Written instruction: Put every line from the start of the data down through the line containing "exposure: compensate highlight" into a JSON list of strings, one string per line, omitting any blank lines.

[Saved data entries]
=======

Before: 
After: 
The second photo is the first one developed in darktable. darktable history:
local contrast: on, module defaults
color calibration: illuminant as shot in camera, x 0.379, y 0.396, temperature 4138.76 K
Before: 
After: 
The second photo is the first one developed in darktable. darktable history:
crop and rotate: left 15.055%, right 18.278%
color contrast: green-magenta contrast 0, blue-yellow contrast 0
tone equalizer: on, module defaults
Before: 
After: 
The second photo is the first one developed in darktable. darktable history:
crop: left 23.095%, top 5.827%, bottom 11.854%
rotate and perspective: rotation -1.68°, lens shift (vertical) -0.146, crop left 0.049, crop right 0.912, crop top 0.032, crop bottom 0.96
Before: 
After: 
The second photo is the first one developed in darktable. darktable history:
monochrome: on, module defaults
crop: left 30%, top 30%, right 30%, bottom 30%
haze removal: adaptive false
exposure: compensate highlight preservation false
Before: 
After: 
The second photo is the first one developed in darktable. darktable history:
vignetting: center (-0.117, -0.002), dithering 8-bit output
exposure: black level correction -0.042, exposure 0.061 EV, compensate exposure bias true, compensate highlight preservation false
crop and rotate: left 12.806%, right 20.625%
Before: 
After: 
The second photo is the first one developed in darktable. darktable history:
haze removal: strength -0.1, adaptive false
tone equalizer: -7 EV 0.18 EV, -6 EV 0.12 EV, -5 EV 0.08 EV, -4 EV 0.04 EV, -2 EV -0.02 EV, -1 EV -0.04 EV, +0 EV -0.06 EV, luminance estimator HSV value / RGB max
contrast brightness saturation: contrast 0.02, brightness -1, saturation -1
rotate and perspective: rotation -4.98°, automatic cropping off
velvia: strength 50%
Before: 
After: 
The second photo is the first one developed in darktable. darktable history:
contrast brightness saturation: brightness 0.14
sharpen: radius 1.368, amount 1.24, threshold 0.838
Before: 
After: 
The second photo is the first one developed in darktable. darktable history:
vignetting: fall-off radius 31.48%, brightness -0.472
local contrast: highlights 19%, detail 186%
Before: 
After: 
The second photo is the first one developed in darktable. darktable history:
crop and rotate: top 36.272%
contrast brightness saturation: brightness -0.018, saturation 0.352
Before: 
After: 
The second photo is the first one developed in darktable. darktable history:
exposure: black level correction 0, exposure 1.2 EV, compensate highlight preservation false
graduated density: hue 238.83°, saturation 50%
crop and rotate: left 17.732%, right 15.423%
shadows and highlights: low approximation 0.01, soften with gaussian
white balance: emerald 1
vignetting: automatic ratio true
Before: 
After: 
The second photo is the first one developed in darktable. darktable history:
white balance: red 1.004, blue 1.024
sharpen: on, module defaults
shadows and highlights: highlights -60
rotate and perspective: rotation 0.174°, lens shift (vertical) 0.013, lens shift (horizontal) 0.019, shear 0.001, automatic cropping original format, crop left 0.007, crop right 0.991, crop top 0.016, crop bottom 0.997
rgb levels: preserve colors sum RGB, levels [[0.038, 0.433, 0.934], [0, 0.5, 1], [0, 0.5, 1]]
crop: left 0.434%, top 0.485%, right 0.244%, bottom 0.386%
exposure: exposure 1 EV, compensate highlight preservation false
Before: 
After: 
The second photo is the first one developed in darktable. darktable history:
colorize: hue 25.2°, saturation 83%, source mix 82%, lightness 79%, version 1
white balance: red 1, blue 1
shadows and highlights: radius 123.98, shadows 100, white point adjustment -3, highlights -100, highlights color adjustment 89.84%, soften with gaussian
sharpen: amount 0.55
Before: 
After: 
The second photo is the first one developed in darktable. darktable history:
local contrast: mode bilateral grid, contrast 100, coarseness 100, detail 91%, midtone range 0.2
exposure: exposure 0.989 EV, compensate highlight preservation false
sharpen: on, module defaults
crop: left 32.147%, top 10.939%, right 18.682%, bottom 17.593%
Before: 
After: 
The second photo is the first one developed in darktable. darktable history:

=======

Exercise output:
[
  "Before: ",
  "After: ",
  "The second photo is the first one developed in darktable. darktable history:",
  "local contrast: on, module defaults",
  "color calibration: illuminant as shot in camera, x 0.379, y 0.396, temperature 4138.76 K",
  "Before: ",
  "After: ",
  "The second photo is the first one developed in darktable. darktable history:",
  "crop and rotate: left 15.055%, right 18.278%",
  "color contrast: green-magenta contrast 0, blue-yellow contrast 0",
  "tone equalizer: on, module defaults",
  "Before: ",
  "After: ",
  "The second photo is the first one developed in darktable. darktable history:",
  "crop: left 23.095%, top 5.827%, bottom 11.854%",
  "rotate and perspective: rotation -1.68°, lens shift (vertical) -0.146, crop left 0.049, crop right 0.912, crop top 0.032, crop bottom 0.96",
  "Before: ",
  "After: ",
  "The second photo is the first one developed in darktable. darktable history:",
  "monochrome: on, module defaults",
  "crop: left 30%, top 30%, right 30%, bottom 30%",
  "haze removal: adaptive false",
  "exposure: compensate highlight preservation false"
]